Task instructions -
Every entry should come back exactly as written, minus the pictures.

Saved data entries -
________

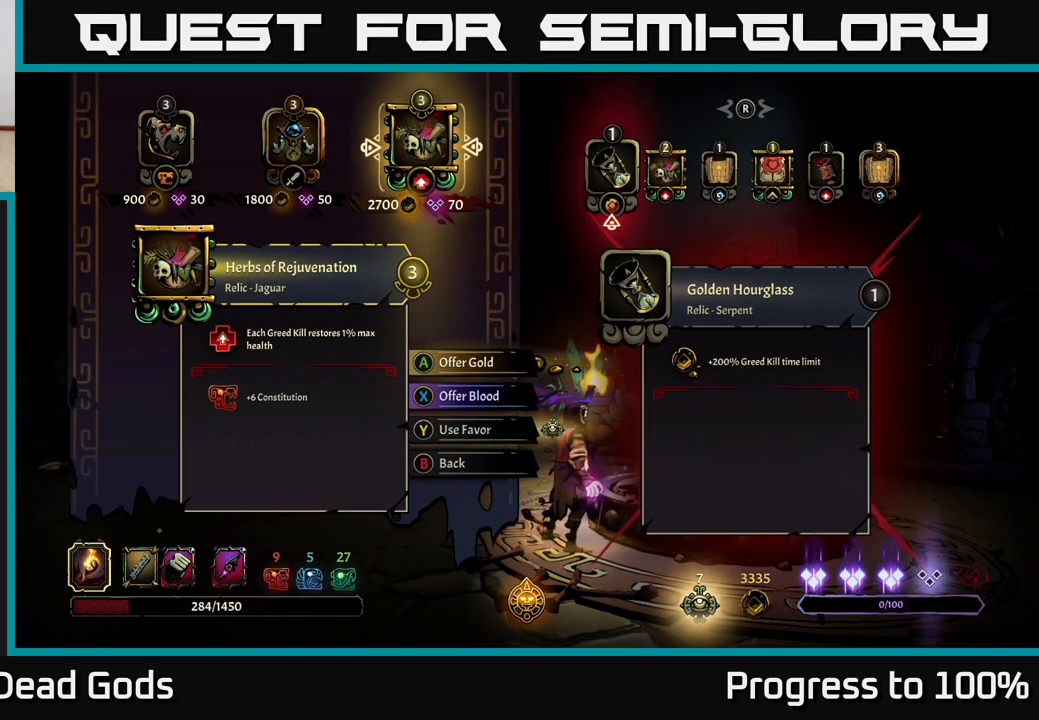
{"buttons": [], "left_stick": "center", "right_stick": "center", "events": []}
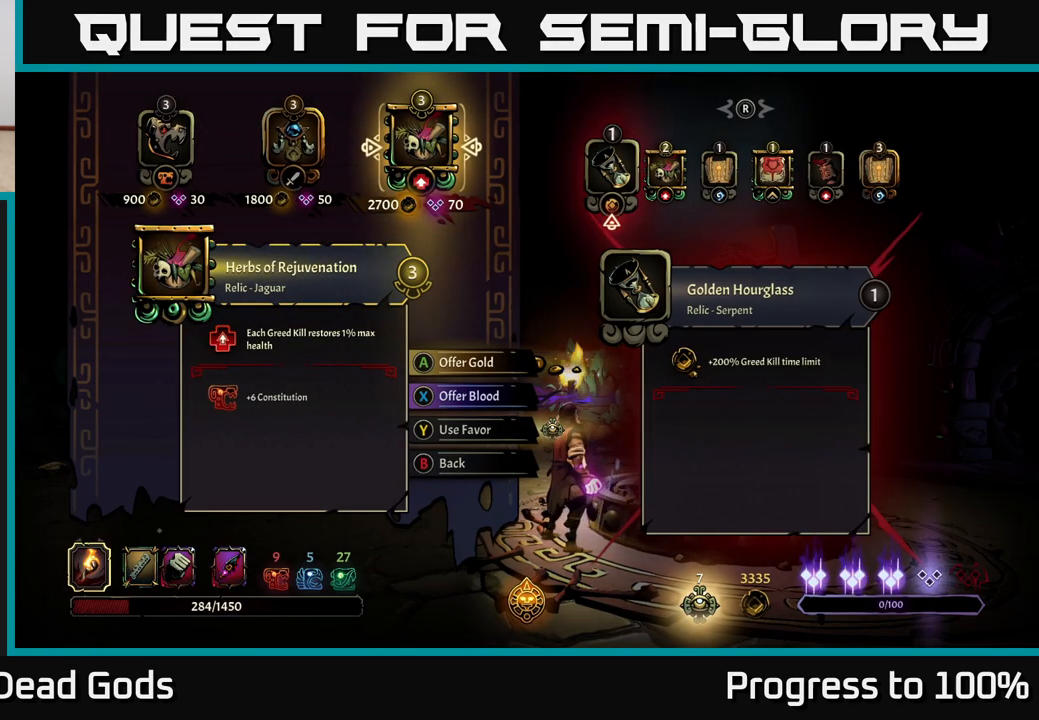
{"buttons": [], "left_stick": "center", "right_stick": "center", "events": [[350, "Y", "down"], [383, "Y", "up"]]}
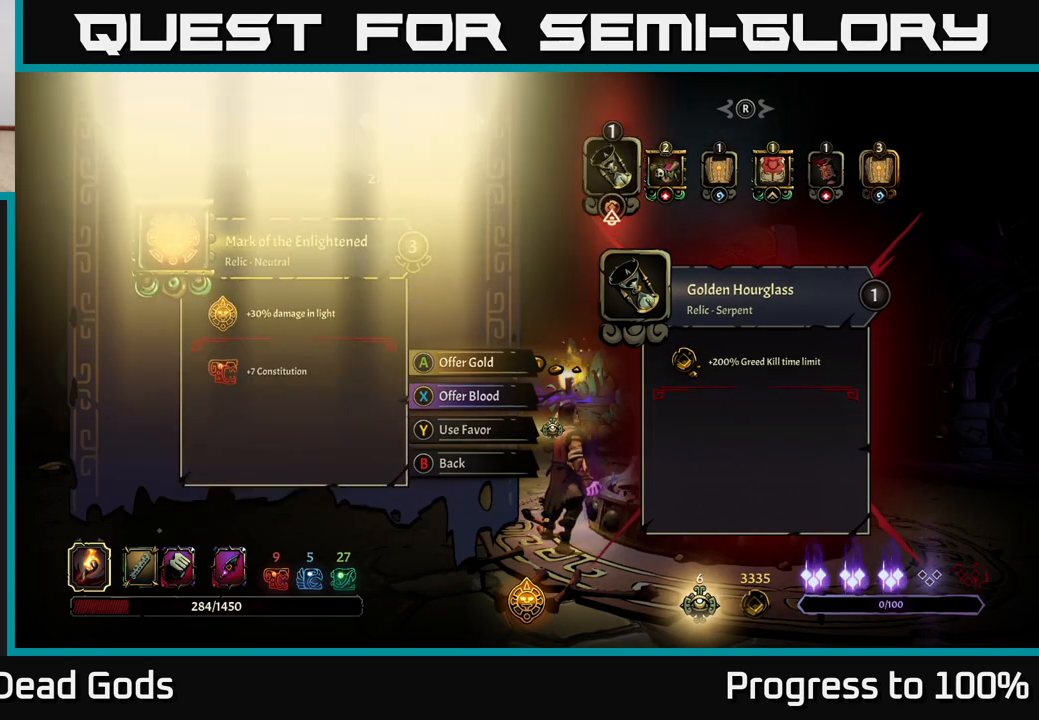
{"buttons": [], "left_stick": "center", "right_stick": "center", "events": []}
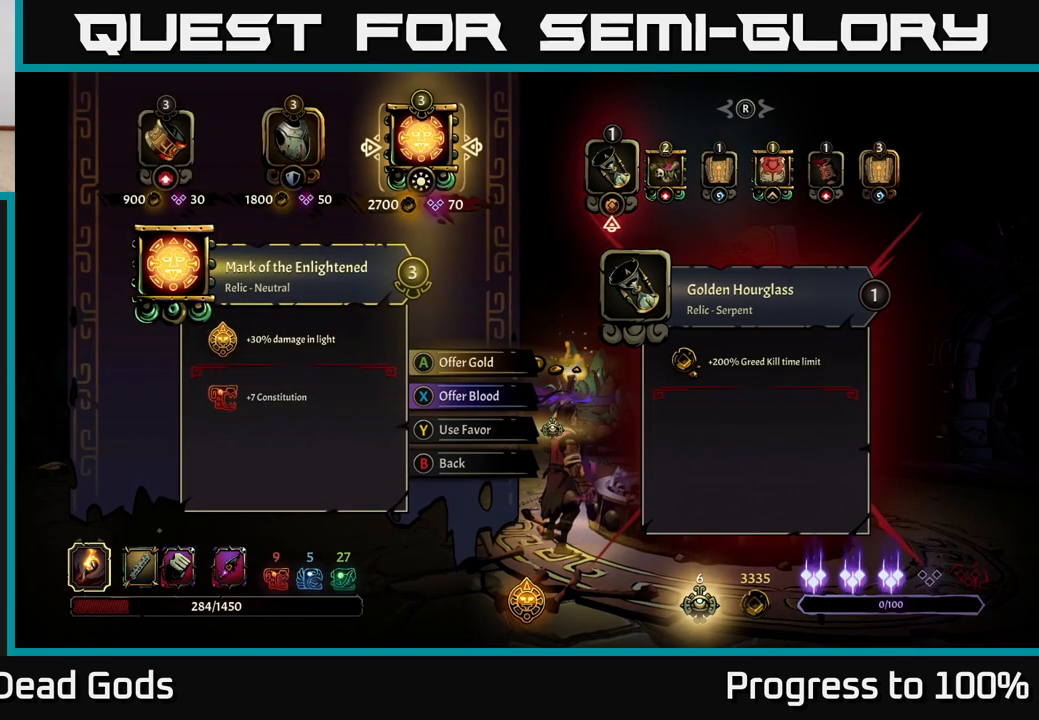
{"buttons": ["Y"], "left_stick": "center", "right_stick": "center", "events": [[467, "Y", "down"]]}
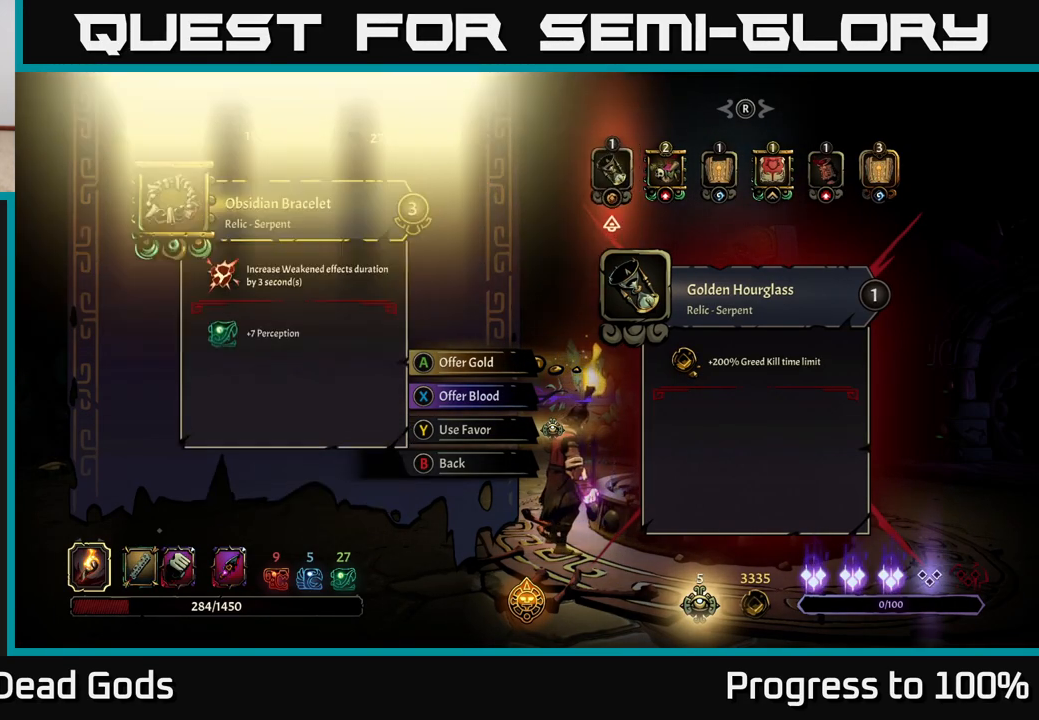
{"buttons": [], "left_stick": "center", "right_stick": "center", "events": [[17, "Y", "up"]]}
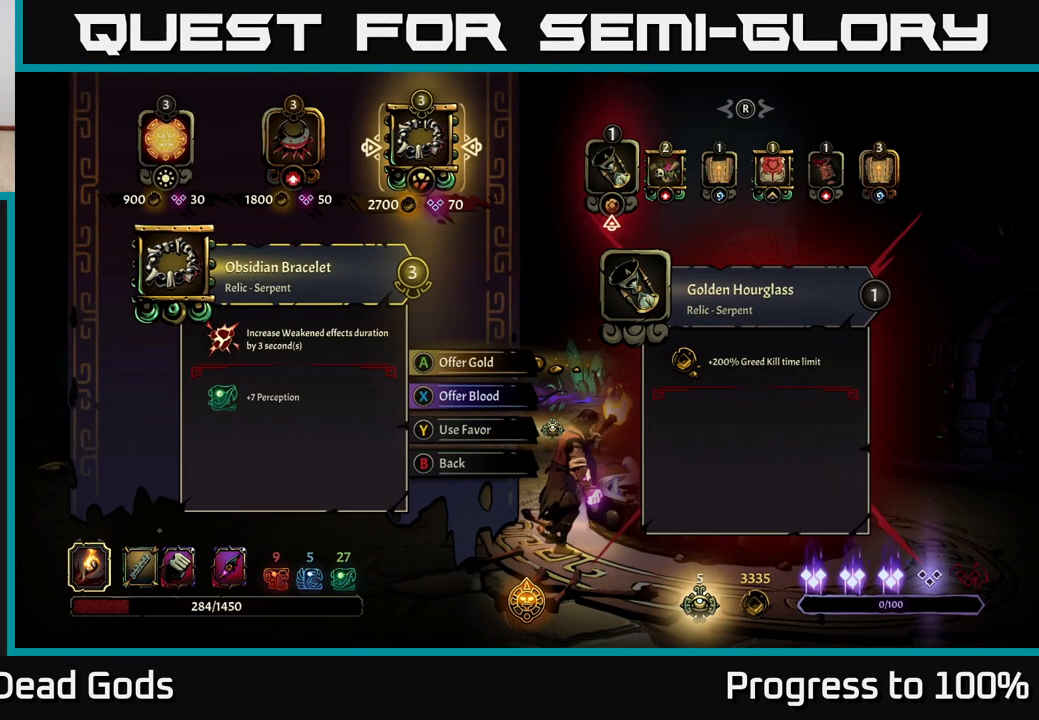
{"buttons": [], "left_stick": "center", "right_stick": "center", "events": [[467, "Y", "down"], [500, "Y", "up"]]}
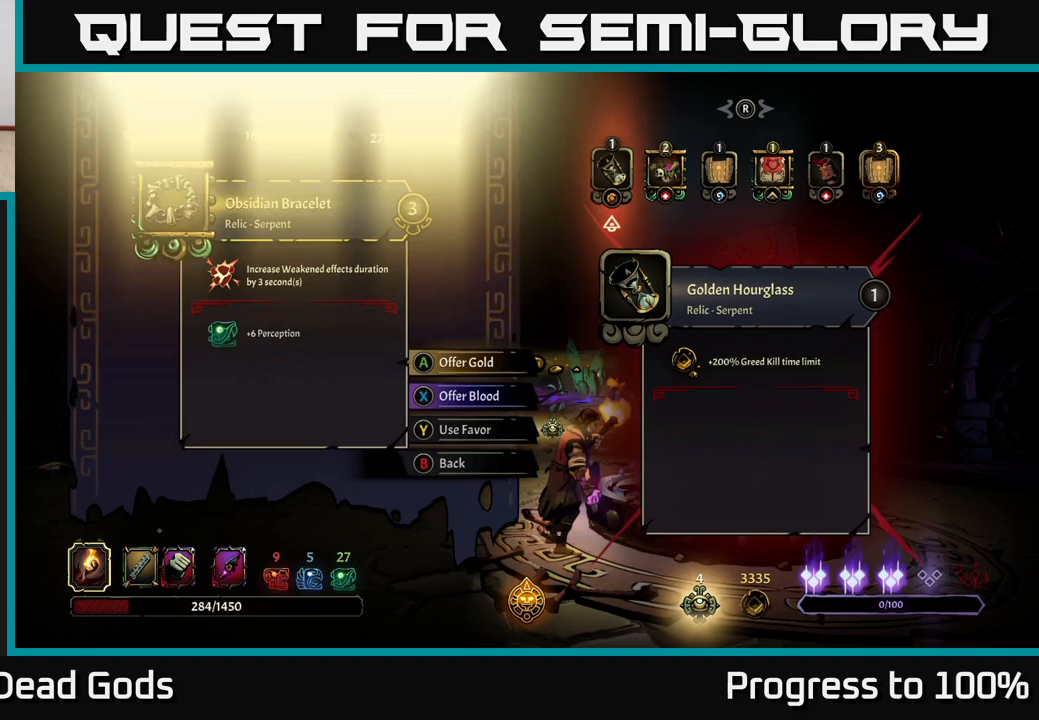
{"buttons": [], "left_stick": "center", "right_stick": "center", "events": []}
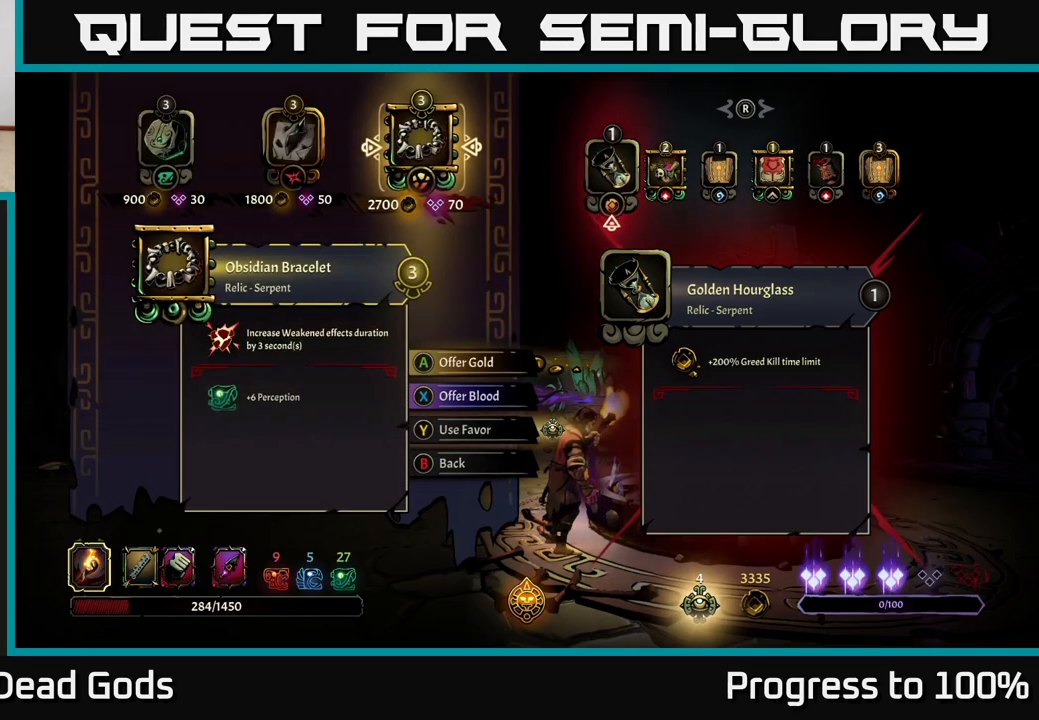
{"buttons": [], "left_stick": "center", "right_stick": "center", "events": [[400, "Y", "down"], [433, "Y", "up"]]}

________

Expected answer -
{"buttons": [], "left_stick": "center", "right_stick": "center", "events": []}
{"buttons": [], "left_stick": "center", "right_stick": "center", "events": [[350, "Y", "down"], [383, "Y", "up"]]}
{"buttons": [], "left_stick": "center", "right_stick": "center", "events": []}
{"buttons": ["Y"], "left_stick": "center", "right_stick": "center", "events": [[467, "Y", "down"]]}
{"buttons": [], "left_stick": "center", "right_stick": "center", "events": [[17, "Y", "up"]]}
{"buttons": [], "left_stick": "center", "right_stick": "center", "events": [[467, "Y", "down"], [500, "Y", "up"]]}
{"buttons": [], "left_stick": "center", "right_stick": "center", "events": []}
{"buttons": [], "left_stick": "center", "right_stick": "center", "events": [[400, "Y", "down"], [433, "Y", "up"]]}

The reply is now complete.